**Actions to take**
[a] Decide whether each statement below agrees with the Phoenix concert post. Answer yes or no for each, and quote the exact words from the post that decide it: (i) The band played Bourgeois. (ii) Getting to the venue took two hours. (iii) The bouncers cleared the chairs during the first song.
[b] Write the next part of the Phoenix concert post below, picking up right after its last line.

Phoenix Live in Manila - Four Days Since

January 26, 2014

...And Entertainment is still playing on loop in my head, interspersed with Chloroform; and Bourgeois, which they didn’t play, but no matter, because they played Consolation Prizes, SOS in Bel Air, Armistice and of course, Lasso.

But I’m getting ahead of myself. We should start with how my good friend and concert buddy Monica told me there would be no front act—it was “straight Phoenix”. So that Tuesday, we hustled. Mon and I took a cab, then the train, then a cab again, with a travel time of two hours. Look, we said, look how much we love you.

The venue was like a prom: a medium-sized hall with a stage and a large number of white cloth-covered Monobloc chairs. I guess you couldn’t really expect anyone to sit on those chairs because once the show got going, the crowd either surged to the stage or stood on the chairs for a better view. Those of us of petite size chose the latter. Midway through the fourth (or fifth) song, the bouncers shooed us off, collected the chairs and stacked them to one side. This egalitarian measure, while surprising, left the crowd with more room to dance.

The crowd: office types, people dressed as hipsters, the young and youthful. Phoenix attracted pretty happy people.

So, Entertainment. The lights went on. The first notes were played: live, melodic, heady and real. Shit just got real. Mon and I exchanged OMGs while the music swirled around us, bringing with it a sense of disbelief. Whatever comfort I got from listening to them on earphones was multiplied tenfold. I felt myself tearing up.

Remember listening to Girlfriend on the radio for the first time and thinking, this a really good song. And after looking them up, this is a really cool band.

Remember what it is to watch a great band live, to feel the drums in your chest throbbing a newer, stronger heartbeat.

Imagine dancing like a fan.

Thomas sang like the record. It’s silly how many times I said Oh my God, I love this song! every time they struck up a new tune.

One song I never expected them to play was Love Like A Sunset. (I didn’t look at the setlist.) A song that’s instrumental almost all the way through, it was presented with a short video that made driving in Paris seem like a glamorously artsy thing, an urgent dream for the travel-hungry. And that finish, with the band bathed in warm orange light—Phoenix’s time in the sun, as it were; a moment of glory, a perfectly imprinted memory.

Then they waved to the audience and the lights dimmed. The show was over and it was too short. Or was it? We called out for more and of course they returned, first with a soft rendition of Countdown, then going full force with a new set. The audience was more charged than ever, jumping waving dancing singing put my name on your list / SOS in Bel Air!

And during the finale...

**Record set**
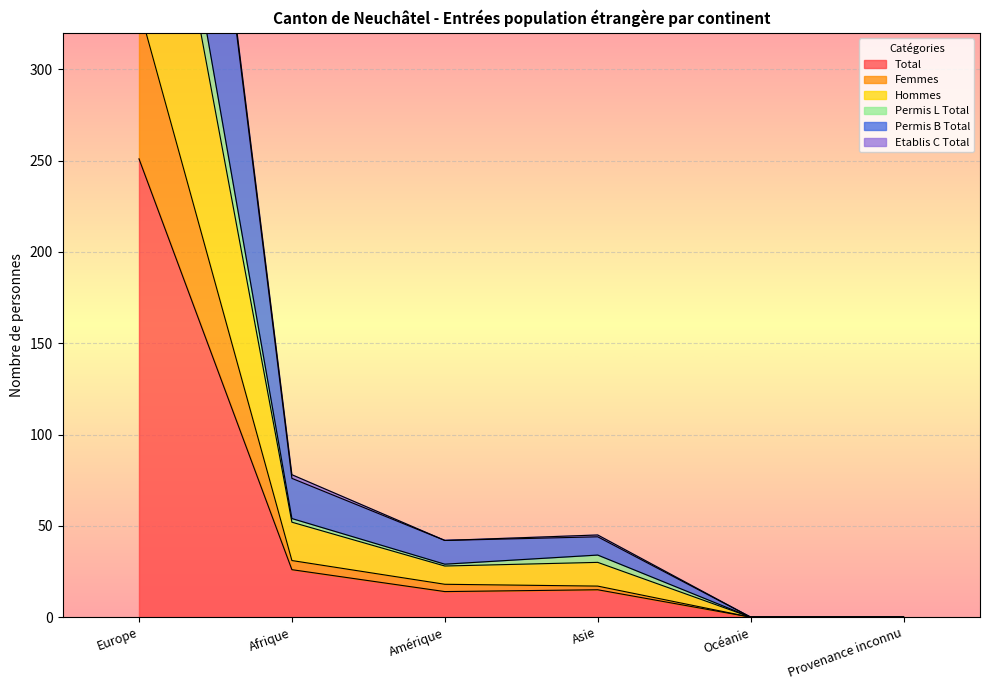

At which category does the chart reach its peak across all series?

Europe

==

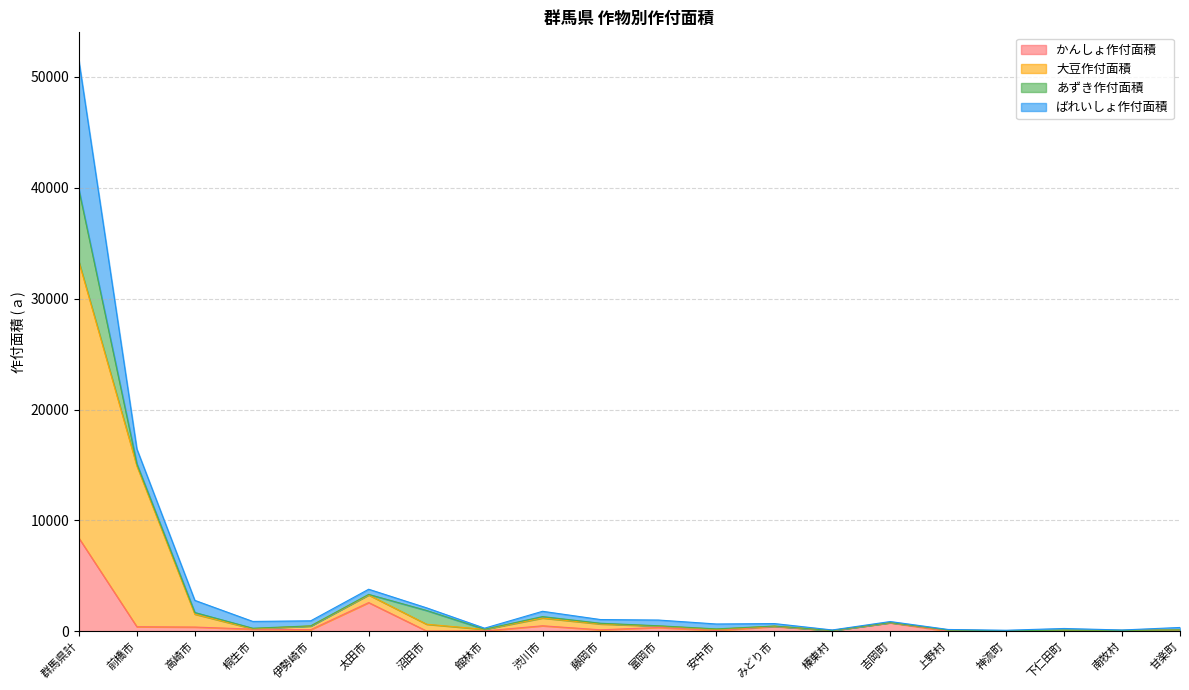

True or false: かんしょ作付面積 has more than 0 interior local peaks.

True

---

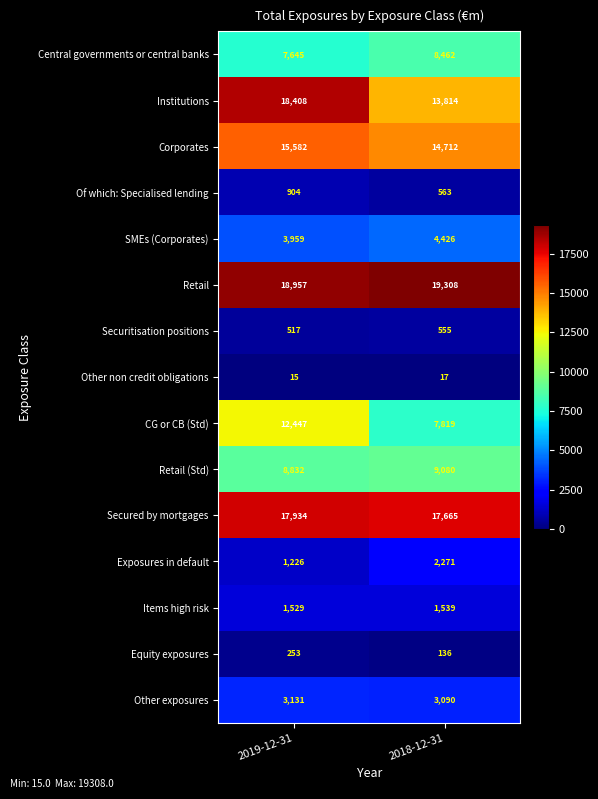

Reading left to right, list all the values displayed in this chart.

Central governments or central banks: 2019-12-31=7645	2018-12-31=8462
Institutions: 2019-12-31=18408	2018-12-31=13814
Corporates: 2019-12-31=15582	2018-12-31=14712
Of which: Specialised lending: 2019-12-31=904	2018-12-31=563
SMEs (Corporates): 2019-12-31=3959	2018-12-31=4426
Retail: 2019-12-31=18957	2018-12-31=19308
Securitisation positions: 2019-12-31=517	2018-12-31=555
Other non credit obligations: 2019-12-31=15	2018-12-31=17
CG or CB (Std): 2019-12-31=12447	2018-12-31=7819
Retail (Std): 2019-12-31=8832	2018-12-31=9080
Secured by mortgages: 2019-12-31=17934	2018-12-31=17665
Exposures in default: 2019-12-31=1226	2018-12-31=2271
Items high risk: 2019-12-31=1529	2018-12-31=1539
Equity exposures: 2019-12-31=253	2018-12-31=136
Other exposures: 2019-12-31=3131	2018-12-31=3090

**Results for each task**
[a]
(i) No: "Bourgeois, which they didn’t play"
(ii) Yes: "with a travel time of two hours"
(iii) No: "Midway through the fourth (or fifth) song, the bouncers shooed us off"

[b]
It all happened so fast. Thomas jumped the rail right beside where we were standing. Head lowered, slouching, as far from cocky as you can get. People started swarming towards him, tentatively at first, then at a rush. In a totally cinematic moment, I watched as Mon and I were separated by, not a sea, but more like a river of people. After a second I recovered my wits, reached out and touched the frontman’s shoulder like a good devotee. When I got back to where Mon was standing, she looked as dazed as I felt. She’d also approached him and, at a loss for words, screamed hysterically in his face. (Haha.)

I won’t pretend to have understood everything that happened. I won’t even pretend to understand all of their intriguing and original lyrics. All I know is when I closed my eyes, the music was as perfect as I could imagine. I think Thomas crowdsurfed at the end, but I couldn’t see. Entertainment, their first and last song, built up to a truly epic finish as he made his way back to the stage. Then there was confetti, a last goodbye, and the show was over. Mon and I stood around for a few more minutes, after which we travelled back and retreated to a late dinner of cheeseburger and fries as we gushed over everything.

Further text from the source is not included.